Autópsia realizada com faca de cozinha devido à falta de bisturi. Temperatura dos corpos (fundamental para determinar a hora da morte) auferida não com um termômetro, mas com a mão do legista sobre a testa dos cadáveres, como as mães fazem com as crianças para decidir se utilizam ou não o termômetro.
Trata-se da necropsia dos corpos de um misterioso assassinato ocorrido entre membros de um grupo perdido na selva amazônica?

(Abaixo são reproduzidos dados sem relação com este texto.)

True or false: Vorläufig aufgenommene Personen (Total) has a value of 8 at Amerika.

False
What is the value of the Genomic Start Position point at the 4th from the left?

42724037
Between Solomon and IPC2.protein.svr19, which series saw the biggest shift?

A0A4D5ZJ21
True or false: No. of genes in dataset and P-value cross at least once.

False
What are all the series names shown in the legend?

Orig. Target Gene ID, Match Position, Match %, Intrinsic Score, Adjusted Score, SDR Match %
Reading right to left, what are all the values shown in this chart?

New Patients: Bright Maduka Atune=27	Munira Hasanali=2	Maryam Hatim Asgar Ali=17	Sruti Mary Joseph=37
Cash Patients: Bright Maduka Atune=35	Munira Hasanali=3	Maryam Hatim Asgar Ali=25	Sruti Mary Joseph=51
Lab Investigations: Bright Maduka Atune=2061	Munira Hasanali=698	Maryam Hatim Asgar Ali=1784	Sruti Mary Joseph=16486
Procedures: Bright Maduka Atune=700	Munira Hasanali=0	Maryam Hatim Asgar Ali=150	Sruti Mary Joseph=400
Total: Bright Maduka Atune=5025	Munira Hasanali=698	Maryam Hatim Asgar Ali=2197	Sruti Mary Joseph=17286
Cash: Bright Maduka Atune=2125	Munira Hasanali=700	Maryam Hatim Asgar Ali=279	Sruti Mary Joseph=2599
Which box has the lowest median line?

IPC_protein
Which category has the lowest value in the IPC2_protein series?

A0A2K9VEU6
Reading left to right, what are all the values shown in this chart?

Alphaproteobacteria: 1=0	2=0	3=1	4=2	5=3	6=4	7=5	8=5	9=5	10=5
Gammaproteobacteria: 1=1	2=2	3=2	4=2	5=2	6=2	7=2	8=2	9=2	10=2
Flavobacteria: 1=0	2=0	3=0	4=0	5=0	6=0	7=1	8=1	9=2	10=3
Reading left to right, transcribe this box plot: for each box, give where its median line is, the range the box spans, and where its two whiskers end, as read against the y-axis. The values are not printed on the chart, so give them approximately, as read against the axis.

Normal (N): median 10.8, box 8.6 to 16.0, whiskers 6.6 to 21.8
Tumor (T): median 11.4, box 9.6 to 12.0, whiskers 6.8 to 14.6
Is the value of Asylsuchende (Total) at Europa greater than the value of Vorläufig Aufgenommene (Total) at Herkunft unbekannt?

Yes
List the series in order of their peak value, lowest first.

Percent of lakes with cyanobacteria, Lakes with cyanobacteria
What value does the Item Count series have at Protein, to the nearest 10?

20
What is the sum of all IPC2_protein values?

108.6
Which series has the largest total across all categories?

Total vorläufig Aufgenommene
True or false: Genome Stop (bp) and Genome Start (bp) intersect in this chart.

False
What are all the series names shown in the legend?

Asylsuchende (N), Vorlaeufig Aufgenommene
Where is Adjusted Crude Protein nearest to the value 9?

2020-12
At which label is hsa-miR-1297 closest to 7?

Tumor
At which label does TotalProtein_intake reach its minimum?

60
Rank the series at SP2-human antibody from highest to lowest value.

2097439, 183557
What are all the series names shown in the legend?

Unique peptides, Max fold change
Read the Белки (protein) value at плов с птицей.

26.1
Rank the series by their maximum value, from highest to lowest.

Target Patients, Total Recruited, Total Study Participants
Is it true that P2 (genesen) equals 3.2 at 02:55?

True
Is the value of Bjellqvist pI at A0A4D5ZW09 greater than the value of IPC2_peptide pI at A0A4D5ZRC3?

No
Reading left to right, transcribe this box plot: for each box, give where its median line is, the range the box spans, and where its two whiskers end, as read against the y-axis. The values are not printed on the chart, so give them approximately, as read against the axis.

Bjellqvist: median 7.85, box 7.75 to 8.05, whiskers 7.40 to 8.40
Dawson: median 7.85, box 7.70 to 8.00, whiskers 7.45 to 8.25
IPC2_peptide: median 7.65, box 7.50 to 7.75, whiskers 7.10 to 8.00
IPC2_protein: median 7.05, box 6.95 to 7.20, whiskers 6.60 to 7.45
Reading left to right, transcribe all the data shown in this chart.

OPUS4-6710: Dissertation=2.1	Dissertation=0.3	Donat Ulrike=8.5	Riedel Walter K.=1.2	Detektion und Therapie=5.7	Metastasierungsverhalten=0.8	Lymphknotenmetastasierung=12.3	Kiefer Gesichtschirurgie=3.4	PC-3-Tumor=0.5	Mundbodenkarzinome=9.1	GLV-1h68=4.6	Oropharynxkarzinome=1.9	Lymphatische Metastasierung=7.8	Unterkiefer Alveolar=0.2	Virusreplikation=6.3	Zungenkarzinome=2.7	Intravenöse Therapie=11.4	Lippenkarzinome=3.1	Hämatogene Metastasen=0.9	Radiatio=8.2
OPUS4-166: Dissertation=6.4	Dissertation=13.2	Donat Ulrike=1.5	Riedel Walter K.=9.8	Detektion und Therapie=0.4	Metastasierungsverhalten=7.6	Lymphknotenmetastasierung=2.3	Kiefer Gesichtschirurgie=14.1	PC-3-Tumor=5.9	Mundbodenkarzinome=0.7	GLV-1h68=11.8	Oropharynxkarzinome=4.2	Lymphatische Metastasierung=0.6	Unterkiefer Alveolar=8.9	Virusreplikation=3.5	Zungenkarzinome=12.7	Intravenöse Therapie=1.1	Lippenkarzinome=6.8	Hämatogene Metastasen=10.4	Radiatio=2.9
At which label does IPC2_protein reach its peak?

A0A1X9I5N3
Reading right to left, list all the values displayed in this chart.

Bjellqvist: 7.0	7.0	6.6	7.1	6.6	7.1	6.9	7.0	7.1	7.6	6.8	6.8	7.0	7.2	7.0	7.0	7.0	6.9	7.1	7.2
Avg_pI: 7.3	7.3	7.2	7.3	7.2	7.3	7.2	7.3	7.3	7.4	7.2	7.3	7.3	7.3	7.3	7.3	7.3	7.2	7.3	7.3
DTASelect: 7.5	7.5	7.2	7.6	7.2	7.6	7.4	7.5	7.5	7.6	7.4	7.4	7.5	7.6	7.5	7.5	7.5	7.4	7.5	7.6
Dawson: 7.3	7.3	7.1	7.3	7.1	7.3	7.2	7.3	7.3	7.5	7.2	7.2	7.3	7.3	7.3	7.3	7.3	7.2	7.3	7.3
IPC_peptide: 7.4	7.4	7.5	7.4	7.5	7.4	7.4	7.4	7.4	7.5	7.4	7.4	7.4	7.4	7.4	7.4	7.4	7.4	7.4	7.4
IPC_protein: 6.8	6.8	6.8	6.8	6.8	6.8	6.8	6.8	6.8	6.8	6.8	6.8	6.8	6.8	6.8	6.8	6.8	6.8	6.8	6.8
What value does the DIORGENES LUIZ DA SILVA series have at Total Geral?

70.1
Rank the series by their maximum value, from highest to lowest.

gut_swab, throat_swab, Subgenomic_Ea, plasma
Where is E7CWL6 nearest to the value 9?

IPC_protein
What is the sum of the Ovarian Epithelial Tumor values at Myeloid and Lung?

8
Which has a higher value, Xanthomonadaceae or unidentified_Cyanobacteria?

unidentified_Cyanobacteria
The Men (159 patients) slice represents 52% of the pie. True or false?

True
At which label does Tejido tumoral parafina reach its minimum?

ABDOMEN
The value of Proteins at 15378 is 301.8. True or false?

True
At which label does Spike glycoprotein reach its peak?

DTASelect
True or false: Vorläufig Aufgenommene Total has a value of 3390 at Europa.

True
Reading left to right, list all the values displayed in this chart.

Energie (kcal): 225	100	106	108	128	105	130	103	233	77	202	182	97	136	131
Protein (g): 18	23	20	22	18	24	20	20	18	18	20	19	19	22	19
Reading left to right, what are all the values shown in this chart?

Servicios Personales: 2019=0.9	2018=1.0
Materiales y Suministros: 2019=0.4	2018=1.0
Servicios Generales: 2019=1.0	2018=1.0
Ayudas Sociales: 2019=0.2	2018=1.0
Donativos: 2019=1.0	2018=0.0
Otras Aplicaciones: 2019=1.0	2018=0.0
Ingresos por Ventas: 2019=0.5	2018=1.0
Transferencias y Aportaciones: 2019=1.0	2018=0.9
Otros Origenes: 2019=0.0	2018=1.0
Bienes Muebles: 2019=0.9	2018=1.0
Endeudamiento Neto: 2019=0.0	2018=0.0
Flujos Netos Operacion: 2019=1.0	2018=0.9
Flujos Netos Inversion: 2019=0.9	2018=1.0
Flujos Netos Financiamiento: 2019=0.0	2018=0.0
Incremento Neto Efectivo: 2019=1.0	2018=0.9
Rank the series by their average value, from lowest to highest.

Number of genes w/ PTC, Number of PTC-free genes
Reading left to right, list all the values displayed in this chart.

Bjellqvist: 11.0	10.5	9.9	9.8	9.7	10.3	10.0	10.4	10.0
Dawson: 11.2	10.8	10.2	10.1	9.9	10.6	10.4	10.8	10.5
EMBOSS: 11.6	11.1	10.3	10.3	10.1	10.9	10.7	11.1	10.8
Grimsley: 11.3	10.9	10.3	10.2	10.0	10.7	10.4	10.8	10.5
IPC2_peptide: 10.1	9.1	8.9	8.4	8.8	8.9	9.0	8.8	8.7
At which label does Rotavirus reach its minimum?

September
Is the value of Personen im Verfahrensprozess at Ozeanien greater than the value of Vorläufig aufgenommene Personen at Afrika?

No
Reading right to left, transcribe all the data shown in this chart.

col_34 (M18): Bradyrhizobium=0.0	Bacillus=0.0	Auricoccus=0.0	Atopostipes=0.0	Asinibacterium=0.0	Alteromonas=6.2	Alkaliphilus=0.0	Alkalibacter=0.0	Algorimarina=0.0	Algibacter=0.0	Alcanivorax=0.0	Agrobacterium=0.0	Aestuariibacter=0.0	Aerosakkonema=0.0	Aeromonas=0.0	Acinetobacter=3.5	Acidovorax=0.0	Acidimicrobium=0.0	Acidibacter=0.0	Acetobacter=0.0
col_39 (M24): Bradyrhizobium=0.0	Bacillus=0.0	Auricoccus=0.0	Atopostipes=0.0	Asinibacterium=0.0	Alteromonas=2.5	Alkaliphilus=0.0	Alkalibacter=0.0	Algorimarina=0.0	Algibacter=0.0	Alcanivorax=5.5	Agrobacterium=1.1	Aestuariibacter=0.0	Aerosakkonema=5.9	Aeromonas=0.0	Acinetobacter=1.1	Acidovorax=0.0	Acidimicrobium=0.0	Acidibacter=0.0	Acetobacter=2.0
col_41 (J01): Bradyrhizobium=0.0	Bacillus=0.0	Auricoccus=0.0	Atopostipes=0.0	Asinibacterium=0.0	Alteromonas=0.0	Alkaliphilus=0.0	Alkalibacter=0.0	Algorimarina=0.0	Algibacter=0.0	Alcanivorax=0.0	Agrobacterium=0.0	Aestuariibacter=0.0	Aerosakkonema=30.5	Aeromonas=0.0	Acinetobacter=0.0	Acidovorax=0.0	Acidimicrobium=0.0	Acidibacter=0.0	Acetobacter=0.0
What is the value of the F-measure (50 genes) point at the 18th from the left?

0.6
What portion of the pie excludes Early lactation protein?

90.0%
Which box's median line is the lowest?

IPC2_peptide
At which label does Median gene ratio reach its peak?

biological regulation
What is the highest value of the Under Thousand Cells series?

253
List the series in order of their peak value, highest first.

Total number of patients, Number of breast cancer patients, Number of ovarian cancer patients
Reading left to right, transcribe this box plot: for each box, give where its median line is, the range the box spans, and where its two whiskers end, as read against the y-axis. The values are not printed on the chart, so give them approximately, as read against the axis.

Não, é a autópsia de uma das pessoas mais conhecidas do país e realizada no IML da capital de uma das unidades federativas do Brasil, ainda que seja um Estado pobre como Alagoas.
Sem bisturi e termômetro, é até natural que o IML de Maceió não disponha de um microscópio, um afastador, equipamentos para testes toxicológicos e histológicos, itens básicos para qualquer exame cadavérico minimamente consistente.
A geladeira tem três gavetas. "Mas, se os corpos forem magrinhos, dá para colocar até seis cadáveres", afirma Marco Antônio Peixoto, diretor do instituto, que recebe R$ 107,10 mensais, mas o último salário que lhe foi pago foi o de março.
Se esse é o retrato do IML de uma das capitais brasileiras, o que não imaginar dos grotões do país. Nessas condições, não causa espanto que muitos dos mais hediondos crimes -o crime contra a vida- fiquem sem solução, criando um ciclo de impunidade que apenas aumenta cada vez mais a espiral de violência.
O grande jurista italiano Cesare Beccaria já afirmava, no século 18: "Um dos maiores freios dos delitos não é a crueldade das penas, mas a sua infalibilidade". Desgraçadamente, o Brasil ainda está muito longe de acabar com a impunidade.